Sometimes we'll want to replace a node with a different kind of
node, or with several nodes, or to delete a node. In these
cases we can end the filter function with a return
.
If a single AST node is returned, it will replace the element
the filter is processing. If an array of AST nodes is returned,
they will be spliced in to replace the element. If an empty
array is returned, the element will be deleted.
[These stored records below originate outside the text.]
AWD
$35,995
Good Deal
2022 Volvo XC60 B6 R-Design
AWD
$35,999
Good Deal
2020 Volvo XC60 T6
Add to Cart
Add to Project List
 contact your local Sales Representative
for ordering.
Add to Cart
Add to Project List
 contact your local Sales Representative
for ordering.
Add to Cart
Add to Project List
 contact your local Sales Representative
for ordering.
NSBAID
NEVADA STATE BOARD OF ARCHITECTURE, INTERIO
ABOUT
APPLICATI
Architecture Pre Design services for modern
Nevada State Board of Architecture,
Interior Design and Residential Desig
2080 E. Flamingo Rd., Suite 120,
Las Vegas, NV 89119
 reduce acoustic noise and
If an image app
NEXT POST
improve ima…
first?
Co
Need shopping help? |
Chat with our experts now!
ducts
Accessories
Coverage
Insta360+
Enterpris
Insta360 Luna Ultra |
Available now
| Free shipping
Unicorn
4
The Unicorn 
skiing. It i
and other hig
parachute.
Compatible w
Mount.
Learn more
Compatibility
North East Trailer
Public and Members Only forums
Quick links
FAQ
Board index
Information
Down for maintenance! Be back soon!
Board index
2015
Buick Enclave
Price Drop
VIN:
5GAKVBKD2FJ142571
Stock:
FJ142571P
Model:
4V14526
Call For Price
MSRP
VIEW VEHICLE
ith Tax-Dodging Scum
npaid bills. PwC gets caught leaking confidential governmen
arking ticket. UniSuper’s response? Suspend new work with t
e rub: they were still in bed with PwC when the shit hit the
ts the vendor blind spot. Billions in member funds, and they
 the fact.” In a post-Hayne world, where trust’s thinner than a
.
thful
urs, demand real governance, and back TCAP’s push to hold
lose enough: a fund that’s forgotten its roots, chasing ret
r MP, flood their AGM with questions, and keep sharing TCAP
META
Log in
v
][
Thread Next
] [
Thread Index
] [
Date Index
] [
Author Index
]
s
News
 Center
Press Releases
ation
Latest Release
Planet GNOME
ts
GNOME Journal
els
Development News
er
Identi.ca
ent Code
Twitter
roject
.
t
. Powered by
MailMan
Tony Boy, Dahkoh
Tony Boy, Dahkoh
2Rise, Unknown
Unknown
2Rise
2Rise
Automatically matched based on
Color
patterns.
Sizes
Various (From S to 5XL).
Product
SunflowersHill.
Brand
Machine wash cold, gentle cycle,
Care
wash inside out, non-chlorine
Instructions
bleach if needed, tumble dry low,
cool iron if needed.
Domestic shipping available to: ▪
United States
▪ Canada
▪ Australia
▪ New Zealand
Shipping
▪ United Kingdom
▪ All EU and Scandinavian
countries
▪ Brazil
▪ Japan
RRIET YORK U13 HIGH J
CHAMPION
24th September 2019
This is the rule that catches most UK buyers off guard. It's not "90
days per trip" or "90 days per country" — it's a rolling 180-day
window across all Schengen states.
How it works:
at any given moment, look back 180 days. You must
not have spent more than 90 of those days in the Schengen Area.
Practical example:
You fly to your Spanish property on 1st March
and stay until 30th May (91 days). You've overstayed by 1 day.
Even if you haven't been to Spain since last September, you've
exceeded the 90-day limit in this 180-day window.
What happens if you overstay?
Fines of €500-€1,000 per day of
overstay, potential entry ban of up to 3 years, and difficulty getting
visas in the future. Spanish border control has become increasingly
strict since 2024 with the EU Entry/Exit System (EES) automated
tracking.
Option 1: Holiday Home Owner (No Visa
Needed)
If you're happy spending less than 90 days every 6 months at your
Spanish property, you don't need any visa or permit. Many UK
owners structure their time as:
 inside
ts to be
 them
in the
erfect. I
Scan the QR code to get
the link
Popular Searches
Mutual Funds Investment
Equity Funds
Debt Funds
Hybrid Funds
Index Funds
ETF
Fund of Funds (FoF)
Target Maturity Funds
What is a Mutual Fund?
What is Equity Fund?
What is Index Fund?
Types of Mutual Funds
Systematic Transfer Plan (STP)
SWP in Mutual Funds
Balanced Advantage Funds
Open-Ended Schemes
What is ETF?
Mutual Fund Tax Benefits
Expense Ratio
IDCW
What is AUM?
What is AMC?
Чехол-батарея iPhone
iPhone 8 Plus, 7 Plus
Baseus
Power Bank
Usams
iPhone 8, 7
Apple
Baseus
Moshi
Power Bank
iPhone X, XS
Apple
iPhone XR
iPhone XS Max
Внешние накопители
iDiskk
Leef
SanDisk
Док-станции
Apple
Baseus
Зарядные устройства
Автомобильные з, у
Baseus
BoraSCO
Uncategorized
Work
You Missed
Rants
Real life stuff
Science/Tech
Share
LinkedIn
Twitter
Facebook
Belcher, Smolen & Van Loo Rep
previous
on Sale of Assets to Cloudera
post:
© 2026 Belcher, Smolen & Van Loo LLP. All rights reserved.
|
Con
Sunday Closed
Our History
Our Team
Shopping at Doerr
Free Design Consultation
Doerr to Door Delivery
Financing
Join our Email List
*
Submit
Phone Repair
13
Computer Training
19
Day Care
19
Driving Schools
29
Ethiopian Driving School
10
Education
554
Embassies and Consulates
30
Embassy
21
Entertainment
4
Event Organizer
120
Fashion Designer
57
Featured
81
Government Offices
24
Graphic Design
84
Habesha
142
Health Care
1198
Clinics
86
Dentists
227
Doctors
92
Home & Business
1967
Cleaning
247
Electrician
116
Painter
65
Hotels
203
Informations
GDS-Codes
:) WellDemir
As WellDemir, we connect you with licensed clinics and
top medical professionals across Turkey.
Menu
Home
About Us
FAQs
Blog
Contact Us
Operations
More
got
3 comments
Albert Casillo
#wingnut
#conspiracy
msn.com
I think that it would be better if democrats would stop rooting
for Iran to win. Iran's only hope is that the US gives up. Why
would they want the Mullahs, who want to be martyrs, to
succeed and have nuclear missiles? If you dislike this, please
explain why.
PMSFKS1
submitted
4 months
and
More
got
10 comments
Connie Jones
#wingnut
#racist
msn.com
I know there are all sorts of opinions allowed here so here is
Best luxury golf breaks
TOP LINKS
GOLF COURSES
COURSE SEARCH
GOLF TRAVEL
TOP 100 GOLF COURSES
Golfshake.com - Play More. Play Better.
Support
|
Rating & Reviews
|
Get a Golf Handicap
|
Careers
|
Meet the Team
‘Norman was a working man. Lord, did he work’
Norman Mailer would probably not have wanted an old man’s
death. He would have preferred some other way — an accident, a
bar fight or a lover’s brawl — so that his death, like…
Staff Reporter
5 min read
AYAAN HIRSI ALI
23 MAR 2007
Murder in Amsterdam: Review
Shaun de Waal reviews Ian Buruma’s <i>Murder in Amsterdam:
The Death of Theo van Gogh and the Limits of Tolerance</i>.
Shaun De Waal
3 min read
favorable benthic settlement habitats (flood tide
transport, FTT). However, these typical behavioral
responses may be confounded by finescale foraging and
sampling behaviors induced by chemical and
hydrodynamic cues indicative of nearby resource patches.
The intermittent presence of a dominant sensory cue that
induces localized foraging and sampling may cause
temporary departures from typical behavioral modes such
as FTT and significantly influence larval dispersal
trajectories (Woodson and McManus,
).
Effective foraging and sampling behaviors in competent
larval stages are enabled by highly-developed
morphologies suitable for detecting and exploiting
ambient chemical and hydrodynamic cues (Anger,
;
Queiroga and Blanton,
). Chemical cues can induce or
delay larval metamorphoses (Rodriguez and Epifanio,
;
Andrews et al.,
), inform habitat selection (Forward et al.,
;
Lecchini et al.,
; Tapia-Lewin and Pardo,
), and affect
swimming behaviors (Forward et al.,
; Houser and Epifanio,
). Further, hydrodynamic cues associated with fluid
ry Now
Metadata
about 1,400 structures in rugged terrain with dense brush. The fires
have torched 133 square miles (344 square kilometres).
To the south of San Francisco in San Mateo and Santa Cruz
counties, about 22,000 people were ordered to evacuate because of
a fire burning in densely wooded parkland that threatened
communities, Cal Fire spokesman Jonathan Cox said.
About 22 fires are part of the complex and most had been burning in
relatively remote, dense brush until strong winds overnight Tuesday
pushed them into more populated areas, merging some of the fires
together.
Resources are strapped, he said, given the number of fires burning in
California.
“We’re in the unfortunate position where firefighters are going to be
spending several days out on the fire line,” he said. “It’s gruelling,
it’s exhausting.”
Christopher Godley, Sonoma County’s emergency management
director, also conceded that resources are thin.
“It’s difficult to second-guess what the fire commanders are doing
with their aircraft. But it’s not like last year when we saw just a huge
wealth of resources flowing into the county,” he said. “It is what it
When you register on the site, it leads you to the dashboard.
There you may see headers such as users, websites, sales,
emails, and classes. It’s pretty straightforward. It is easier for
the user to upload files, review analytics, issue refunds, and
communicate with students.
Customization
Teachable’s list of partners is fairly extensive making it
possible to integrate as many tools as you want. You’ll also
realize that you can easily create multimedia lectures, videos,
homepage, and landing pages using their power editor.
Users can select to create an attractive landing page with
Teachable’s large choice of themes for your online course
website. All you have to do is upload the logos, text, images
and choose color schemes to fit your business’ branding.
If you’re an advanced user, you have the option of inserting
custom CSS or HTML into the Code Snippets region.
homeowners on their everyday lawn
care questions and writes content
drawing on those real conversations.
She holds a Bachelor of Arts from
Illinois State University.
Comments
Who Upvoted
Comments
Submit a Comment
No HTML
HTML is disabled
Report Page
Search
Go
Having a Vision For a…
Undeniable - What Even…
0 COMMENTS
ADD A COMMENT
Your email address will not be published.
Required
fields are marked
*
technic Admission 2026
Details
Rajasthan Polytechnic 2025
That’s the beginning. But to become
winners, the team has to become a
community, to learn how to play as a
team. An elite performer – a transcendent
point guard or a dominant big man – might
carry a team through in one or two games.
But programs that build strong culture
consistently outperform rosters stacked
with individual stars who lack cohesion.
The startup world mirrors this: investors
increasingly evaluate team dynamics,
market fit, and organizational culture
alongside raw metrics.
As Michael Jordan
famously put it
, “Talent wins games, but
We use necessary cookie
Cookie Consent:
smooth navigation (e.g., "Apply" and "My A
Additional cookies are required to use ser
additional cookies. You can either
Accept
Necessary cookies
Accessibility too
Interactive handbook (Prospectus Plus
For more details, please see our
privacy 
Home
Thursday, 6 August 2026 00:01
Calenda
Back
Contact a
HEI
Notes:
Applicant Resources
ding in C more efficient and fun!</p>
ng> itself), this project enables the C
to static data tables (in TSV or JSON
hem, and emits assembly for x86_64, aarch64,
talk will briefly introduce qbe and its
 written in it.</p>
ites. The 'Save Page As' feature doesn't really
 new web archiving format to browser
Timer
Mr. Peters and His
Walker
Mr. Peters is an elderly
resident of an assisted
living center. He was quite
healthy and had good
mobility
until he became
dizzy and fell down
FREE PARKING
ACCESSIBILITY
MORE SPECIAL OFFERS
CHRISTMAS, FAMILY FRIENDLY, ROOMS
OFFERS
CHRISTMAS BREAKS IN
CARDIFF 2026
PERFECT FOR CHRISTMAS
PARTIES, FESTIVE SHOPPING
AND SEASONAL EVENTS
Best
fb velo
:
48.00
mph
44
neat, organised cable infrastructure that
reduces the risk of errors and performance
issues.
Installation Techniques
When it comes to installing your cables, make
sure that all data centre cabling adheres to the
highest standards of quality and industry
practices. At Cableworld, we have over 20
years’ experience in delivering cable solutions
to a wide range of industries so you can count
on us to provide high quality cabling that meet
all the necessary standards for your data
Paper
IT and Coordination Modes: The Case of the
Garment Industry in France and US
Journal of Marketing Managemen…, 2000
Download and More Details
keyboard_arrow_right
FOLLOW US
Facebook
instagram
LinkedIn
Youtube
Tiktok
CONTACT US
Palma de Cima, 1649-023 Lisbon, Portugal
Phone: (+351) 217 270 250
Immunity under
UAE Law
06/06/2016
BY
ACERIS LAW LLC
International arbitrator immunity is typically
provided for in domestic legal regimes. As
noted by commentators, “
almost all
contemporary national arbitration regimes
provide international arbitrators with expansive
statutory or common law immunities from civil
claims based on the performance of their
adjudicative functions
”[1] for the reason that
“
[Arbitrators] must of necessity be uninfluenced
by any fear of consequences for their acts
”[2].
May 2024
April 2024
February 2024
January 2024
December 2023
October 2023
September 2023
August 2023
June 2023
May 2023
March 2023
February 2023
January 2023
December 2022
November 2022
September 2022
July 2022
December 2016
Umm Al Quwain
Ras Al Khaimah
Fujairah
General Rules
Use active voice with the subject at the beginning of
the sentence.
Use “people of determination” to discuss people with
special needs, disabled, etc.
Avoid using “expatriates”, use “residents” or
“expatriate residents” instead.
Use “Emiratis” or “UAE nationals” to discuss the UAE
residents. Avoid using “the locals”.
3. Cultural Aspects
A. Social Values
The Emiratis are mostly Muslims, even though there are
// This filter replaces certain Symb nodes with
// formatted text.
const substitutions = {
mycorp: [ { tag: "str", text: "My Corp" },
{ tag: "superscript",
[ { tag: "str", text: "(TM)" } ] } ],
myloc: { tag: "str", text: "Coyote, NM" }
};
return {
symb: (e) => {
const found = substitutions[e.alias];
if (found) {
return found;
}
}
}
// This filter replaces all Image nodes with their descriptions.
return {
image: (e) => {
return e.children;
}
}
It is possible to inhibit traversal into the children of a node,
by having the enter
function return an object with the
property stop
. The contents of stop
will be used as the regular
return value. This can be used, for example, to prevent
the contents of a footnote from being processed:
return {
footnote: {
enter: (e) => {
return {stop: [e]};
}
}
}
djot.version : string
returns the version number.
The most human-readable documentation for the djot AST format is the typescript type definitions.
There is also a JSON schema which can be used to verify conformity to the AST programatically.